| Action item |
Return the text of each item below line for line, without changing anything.

========================================================================

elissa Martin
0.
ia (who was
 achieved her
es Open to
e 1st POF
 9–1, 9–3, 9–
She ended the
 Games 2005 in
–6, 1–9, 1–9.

========================================================================

| The answer |
elissa Martin
0.
ia (who was
 achieved her
es Open to
e 1st POF
 9–1, 9–3, 9–
She ended the
 Games 2005 in
–6, 1–9, 1–9.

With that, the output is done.